[PROVIDED DATA — start]
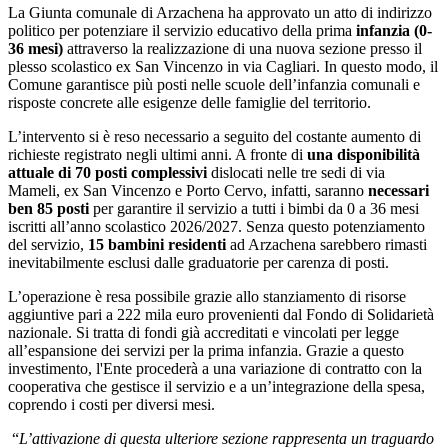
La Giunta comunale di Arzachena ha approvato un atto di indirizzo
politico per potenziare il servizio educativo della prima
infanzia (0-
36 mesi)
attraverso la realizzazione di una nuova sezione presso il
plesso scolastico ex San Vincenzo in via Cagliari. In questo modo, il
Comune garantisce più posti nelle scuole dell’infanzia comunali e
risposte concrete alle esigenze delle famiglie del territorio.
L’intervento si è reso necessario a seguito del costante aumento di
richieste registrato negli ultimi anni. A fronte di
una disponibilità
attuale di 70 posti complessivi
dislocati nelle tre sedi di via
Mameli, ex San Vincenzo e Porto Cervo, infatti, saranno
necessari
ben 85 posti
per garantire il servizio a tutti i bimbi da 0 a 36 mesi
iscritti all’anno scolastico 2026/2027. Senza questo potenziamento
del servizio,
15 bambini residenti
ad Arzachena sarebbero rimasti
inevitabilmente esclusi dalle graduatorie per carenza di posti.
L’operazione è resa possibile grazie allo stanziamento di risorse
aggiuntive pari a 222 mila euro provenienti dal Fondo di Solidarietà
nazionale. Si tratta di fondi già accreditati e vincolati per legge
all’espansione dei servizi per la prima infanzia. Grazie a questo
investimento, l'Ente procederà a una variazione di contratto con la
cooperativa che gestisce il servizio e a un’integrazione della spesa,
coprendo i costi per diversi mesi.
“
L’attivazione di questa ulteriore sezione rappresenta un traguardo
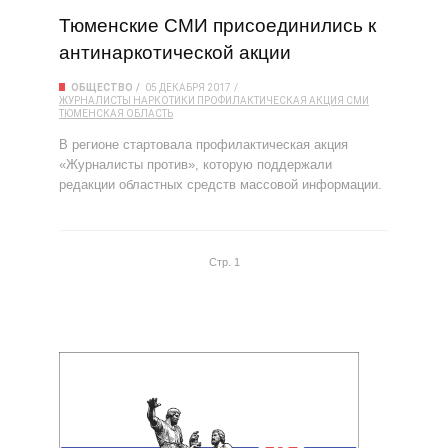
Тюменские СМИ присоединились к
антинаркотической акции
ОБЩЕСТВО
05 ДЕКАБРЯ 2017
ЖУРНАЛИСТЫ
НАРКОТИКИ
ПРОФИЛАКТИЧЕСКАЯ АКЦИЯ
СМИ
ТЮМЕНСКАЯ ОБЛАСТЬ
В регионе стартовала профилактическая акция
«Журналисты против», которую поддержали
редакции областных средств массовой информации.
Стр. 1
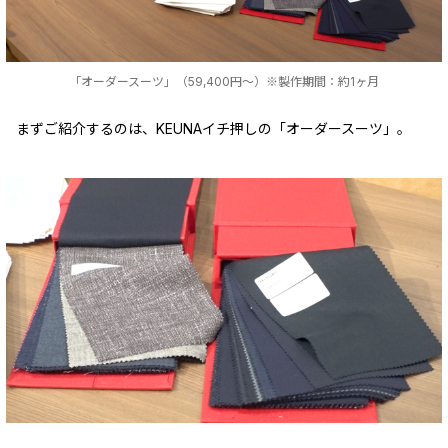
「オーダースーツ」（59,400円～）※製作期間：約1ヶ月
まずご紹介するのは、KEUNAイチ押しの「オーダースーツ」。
[PROVIDED DATA — finish]
[PROVIDED DATA — start]
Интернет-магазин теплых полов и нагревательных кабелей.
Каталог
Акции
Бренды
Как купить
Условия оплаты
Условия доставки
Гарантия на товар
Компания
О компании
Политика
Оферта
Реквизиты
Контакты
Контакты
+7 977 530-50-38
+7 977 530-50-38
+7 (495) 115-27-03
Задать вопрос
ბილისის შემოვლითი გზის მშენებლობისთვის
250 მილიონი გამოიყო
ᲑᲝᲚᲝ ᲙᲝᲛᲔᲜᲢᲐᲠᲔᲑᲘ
[PROVIDED DATA — finish]
(WHAT IS EXPECTED) Would you please repeat exactly the lines above, starting at the line with "Comune garantisce più" and stopping at the line with "15 bambini residenti", both included?

(REPLY)
Comune garantisce più posti nelle scuole dell’infanzia comunali e
risposte concrete alle esigenze delle famiglie del territorio.
L’intervento si è reso necessario a seguito del costante aumento di
richieste registrato negli ultimi anni. A fronte di
una disponibilità
attuale di 70 posti complessivi
dislocati nelle tre sedi di via
Mameli, ex San Vincenzo e Porto Cervo, infatti, saranno
necessari
ben 85 posti
per garantire il servizio a tutti i bimbi da 0 a 36 mesi
iscritti all’anno scolastico 2026/2027. Senza questo potenziamento
del servizio,
15 bambini residenti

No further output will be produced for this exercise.